Implausible Histories V:
Yes, China. The existence of China itself is extremely implausible. This may come as a surprise to people who know that the PRC is a continuation of the old policy of a unified authoritarian regime in East Asia. But it is true nonetheless. China is not a "natural" entity, though if we are to be picky about it the only "natural" human method of society is hunting and gathering, and all states are various degrees of artificiality. That said, China has the distinction of being the oldest-unified state and also one of the most unique.

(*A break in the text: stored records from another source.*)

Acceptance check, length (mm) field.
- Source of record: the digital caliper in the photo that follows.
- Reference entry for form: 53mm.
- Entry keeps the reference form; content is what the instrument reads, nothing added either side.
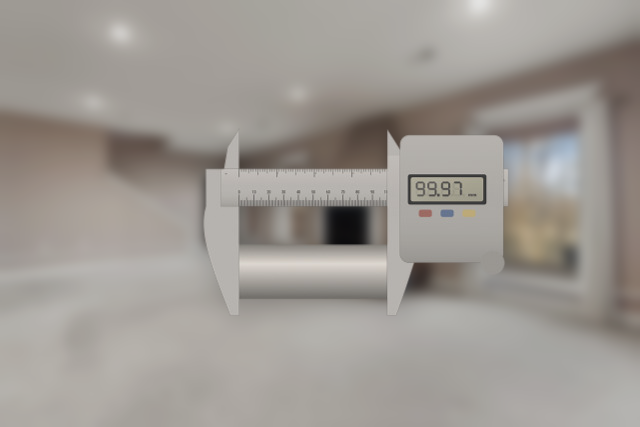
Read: 99.97mm
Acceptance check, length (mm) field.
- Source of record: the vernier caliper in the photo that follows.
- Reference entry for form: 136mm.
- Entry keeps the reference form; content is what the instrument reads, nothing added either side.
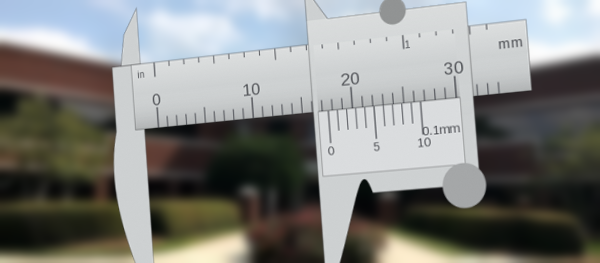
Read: 17.6mm
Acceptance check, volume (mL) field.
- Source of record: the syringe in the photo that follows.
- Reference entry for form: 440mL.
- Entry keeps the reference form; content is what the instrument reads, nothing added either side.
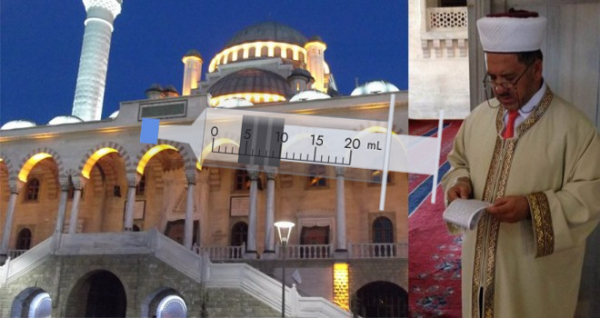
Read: 4mL
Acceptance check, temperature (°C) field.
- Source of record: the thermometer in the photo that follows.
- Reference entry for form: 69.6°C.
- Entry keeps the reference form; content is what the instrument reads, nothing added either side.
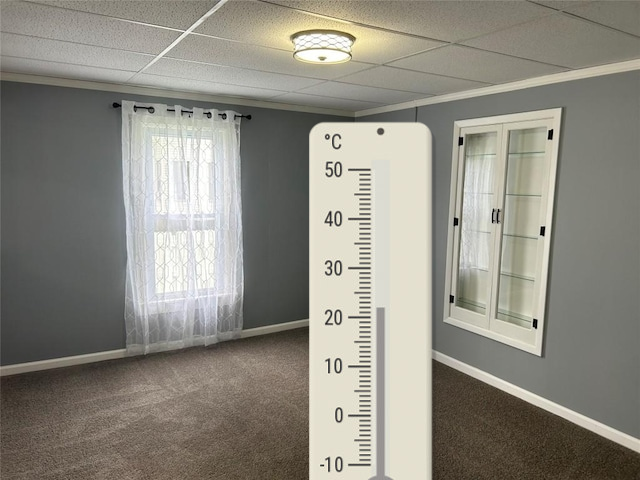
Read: 22°C
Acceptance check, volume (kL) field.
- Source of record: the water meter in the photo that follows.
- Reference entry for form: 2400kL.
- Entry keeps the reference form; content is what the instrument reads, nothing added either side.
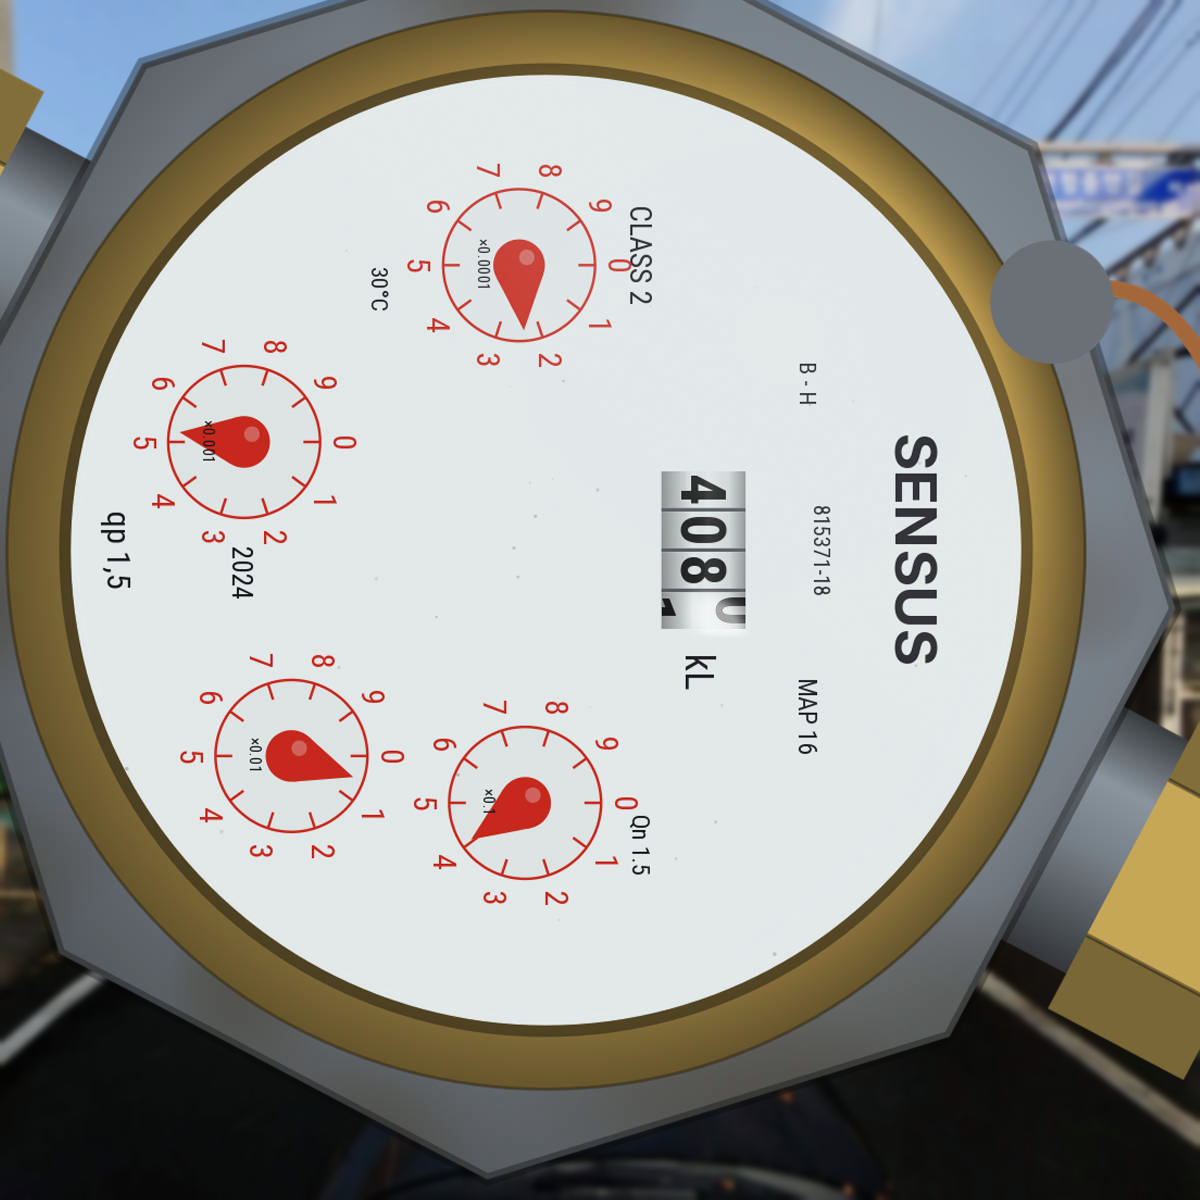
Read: 4080.4052kL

First, China itself managed to do what the Roman Empire never did, re-start itself repeatedly in successor empires. The Roman Empire's attempt to re-conquer Italy failed, and the Holy Roman Empire provides an admirable example of the state-that-is-not-a-state. The contemporary PRC is just a contemporary continuation of that, adopted to modern times and the challenges they face. It is perfectly plausible that the region called China today might have developed in the vein of Europe into an area composed of a single cultural history and metaculture, with the Han Empire becoming to that China what Rome has become to Europe. Instead, thanks to a ruthless and vicious Totalitarian policy followed by Qin Shi Huang, the first totalitarian back in the 3rd Century BC (China invents everything), Chinese societies were able to achieve something beyond the dreams of any other cultural region: create a unified imperial state.

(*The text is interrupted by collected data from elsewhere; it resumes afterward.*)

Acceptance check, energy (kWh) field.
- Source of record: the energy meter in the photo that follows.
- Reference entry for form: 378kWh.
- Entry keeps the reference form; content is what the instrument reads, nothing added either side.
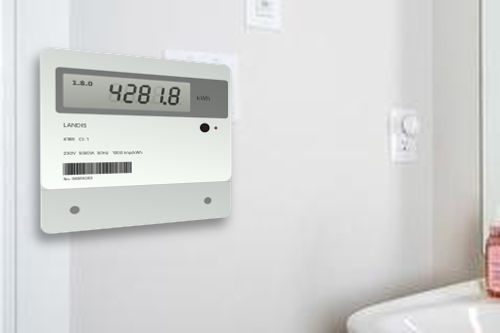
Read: 4281.8kWh
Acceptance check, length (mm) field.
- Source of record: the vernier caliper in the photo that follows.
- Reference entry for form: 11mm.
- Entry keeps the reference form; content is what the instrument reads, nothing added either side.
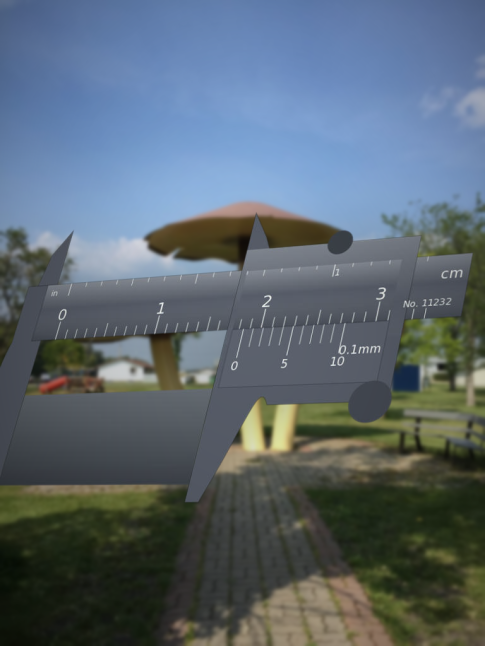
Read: 18.4mm
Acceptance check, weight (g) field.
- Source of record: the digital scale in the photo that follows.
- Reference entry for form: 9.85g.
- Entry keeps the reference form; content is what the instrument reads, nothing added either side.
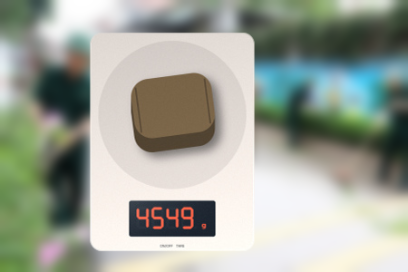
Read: 4549g
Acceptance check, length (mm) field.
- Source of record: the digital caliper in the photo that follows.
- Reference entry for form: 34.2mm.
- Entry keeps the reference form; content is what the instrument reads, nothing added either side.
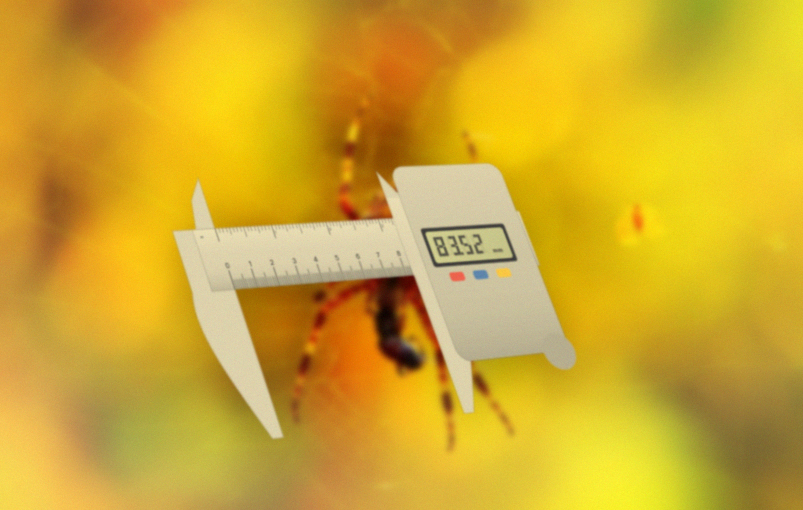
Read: 83.52mm
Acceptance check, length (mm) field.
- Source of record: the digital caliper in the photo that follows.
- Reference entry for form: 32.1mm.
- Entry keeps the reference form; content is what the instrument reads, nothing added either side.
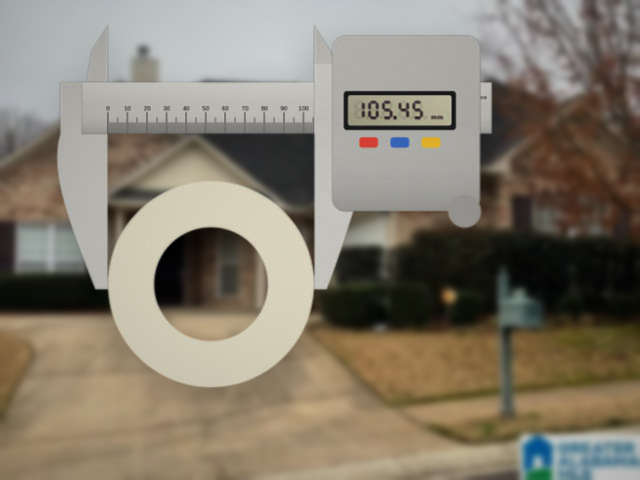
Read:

Second, Chinese rule did something that Rome and Indian societies did not, as well as Muslim societies: they invented the concept, albeit in a Chinese form, of "the tree of liberty is fed by the blood of tyrants." They called it the Mandate of Heaven. The Chinese Empire in a paradoxical way was much freer than its Communist successor has ever been, as the concept existed that the Emperor's power relied on providing for the populace. If this provision became inadequate, off with the emperor's head. This also gave the Imperial Chinese system a flexibility that few other systems have ever truly possessed. Both the Euro-Christian and Islamic metacultures depended on single rulers who in the vein of Japanese Emperors gradually became attenuated in power to irrelevancy: the Caliph (which was still for all its nature as a universal leadership quite democratic, the only thing the Caliph got to show his election was a handshake). But in Europe and the expanding Islamic world, the concepts of the sovereign answering to the people in any real sense took much longer to evolve. In China it was inbuilt.

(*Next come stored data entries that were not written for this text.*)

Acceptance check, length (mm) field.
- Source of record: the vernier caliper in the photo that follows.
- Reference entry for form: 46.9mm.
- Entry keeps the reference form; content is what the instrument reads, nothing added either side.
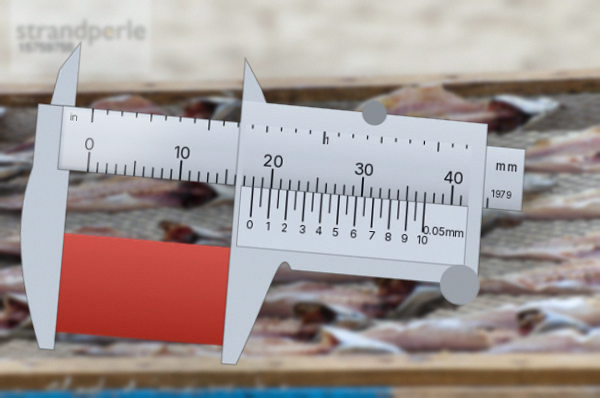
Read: 18.0mm
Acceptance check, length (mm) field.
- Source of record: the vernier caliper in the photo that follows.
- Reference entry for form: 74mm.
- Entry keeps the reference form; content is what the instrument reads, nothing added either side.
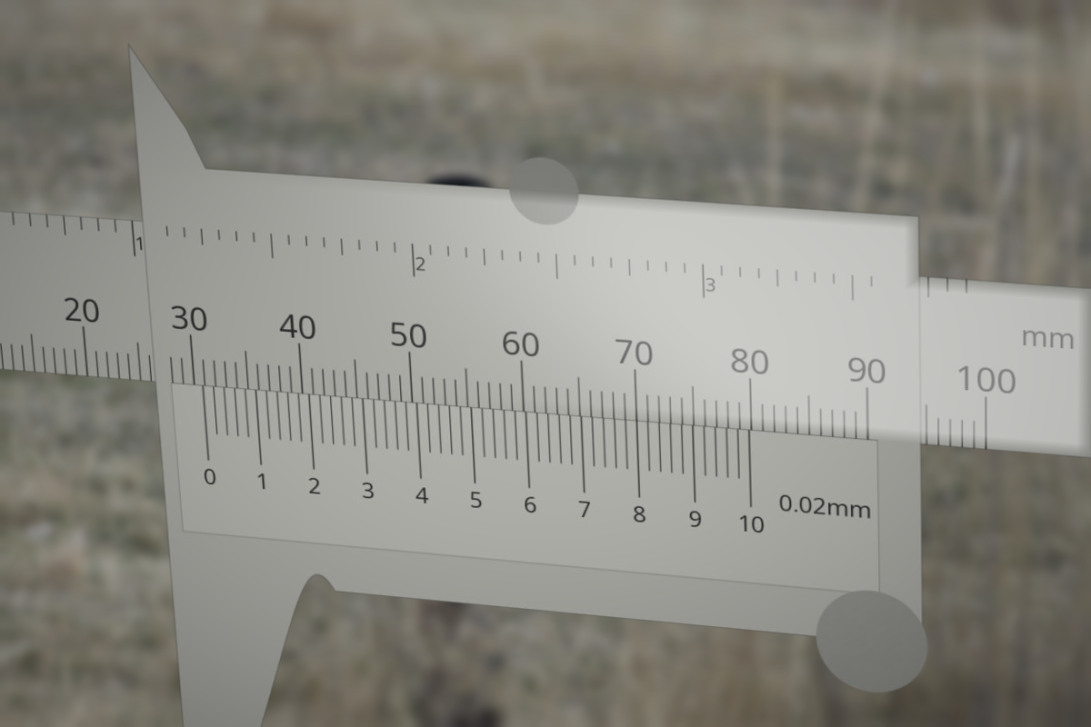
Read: 30.8mm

Third, China maintained for a long time the most stable and prosperous society on the planet. It was the superior of Europe for a very long time and remained equal to it up into the 19th Century. Unified rule under the Imperial structure permitted the growth of a stable system and provided a basis so that invasions of China ended up Sinifying with much less ruinous effects than invasions of Europe or the heartland of Medieval Islam. It is from this that the Chinese never really felt the need to adopt European ways, as they were equally prosperous as the richer corners of Europe until quite late. And while India itself fell into European colonial rule, China never fell completely into the orbit of Europe or Japan despite long attempts to create this effect by both powers.
Fourth, the Chinese have provided stable government that was democratic by the pre-Industrial age definition that was stable and more than equal to Europe, yet have been accused of being backward. If we are to use the term in a serious sense, Europe deserves it more as the largest European society in the overland sense was an authoritarian despotism while Europeans were not able to civilize themselves enough to divest themselves of conquering other people instead of using the more civilized method of hitting their pocketbooks. Hence I reject fully that one of the most stable societies on Earth is also one of the more backwards societies, China was no more authoritarian than most pre-Industrial states and less so than many. And China's prosperity was equal to Europe's for quite some time, even with Europe able to enrich itself from the conquest of two entire continents, which implies still more problems for the thesis that Europe was inherently superior to other societies.
This is your Implausible Histories update.